You can find out which category your state falls under by entering your ZIP code here which will lead you to the appropriate website.
You will then be prompted to enter your expected income for 2021.
“You’re going to have to make a projection of what your income is going to be next year, which is going to be harder for some people if they’re out of work and they don’t know when they’re going to go back or they’re working intermittently,” Pollitz said.
If you estimate that your annual income for 2021 will be at least $12,760 for a single person or $17,240 for a couple, you can qualify for financial assistance through the marketplace.
You can get a good sense of the financial assistance you could qualify for using this calculator .

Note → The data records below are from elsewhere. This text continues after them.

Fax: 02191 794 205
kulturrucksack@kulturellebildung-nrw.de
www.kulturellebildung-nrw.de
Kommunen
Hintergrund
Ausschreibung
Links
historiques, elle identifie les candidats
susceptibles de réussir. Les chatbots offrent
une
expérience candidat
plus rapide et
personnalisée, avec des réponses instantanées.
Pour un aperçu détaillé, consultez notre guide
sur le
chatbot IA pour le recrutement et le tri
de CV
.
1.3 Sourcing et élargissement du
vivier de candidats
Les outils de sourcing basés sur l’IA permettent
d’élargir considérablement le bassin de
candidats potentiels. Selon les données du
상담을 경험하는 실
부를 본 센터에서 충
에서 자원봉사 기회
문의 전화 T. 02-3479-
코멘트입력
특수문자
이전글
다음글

“If you’re just above the Medicaid eligibility threshold, you can get very good insurance in the exchange typically for $40 to $50 a month,” Dorn said. “A lot of people can get free insurance on the exchange, but it often has very high deductibles.”
Free of charge navigators can help you fill out your application and answer any questions you may have (you can find local resources here ). But as the Dec 15. deadline for open enrollment approaches, you’re much less likely to get a slot with a navigator, Pollitz said.
After you give your projected income for 2021, the marketplace will compare that against the most recent income data (for most people, that will be your 2019 tax return).
“If the income that you project for 2021 is substantially different from what you reported on your last tax return, it will go ahead and give you the subsidies temporarily at your lower new income, but it’s going to ask you for additional documentation,” Pollitz told MarketWatch.
You may be asked to provide unemployment documentation or a letter explaining why your income is lower, she added. “Be ready for that and pay attention. If the marketplace says, ‘I want more documentation’, give it to them because otherwise in 90 days they’re going to shut off your subsidies.”
COBRA, short for the Consolidated Omnibus Budget Reconciliation Act, generally lets workers at companies of 20 or more employees extend their health coverage for up to 18 months after losing their jobs.
Americans who were laid off during the pandemic may have opted for COBRA health insurance believing they were going to get another job in four months, but many are still unemployed “and still paying really expensive premiums,” said Suzanne Wikle, a senior policy analyst at the Center for Law and Social Policy, a nonprofit, non-partisan organization focused on policy initiatives for low-income people.
Annual premiums for job-based health coverage in 2019 were $7,188 on average for single coverage and $20,576 for family coverage, according to Kaiser Family Foundation survey data ; employers contributed about 83% and 71% of those premiums, respectively.
Recently unemployed Americans who did not opt for COBRA insurance could qualify for a special enrollment period that allows them to sign up for insurance through the marketplace outside of the open enrollment period. Their window of time to apply only lasts for 60 days ; otherwise, they have to wait until open enrollment starts up again.
Americans who opted for COBRA insurance “don’t get a special enrollment period until their COBRA coverage runs out,” Wikle said.
But these Americans can switch out of COBRA during the open enrollment period. “The annual open enrollment period that started Sunday is the time for anybody who wants to get off COBRA but still have coverage to do their shopping.”
“I suspect a number of people are using their savings to pay for COBRA premiums, and there are more affordable options out there,” she said.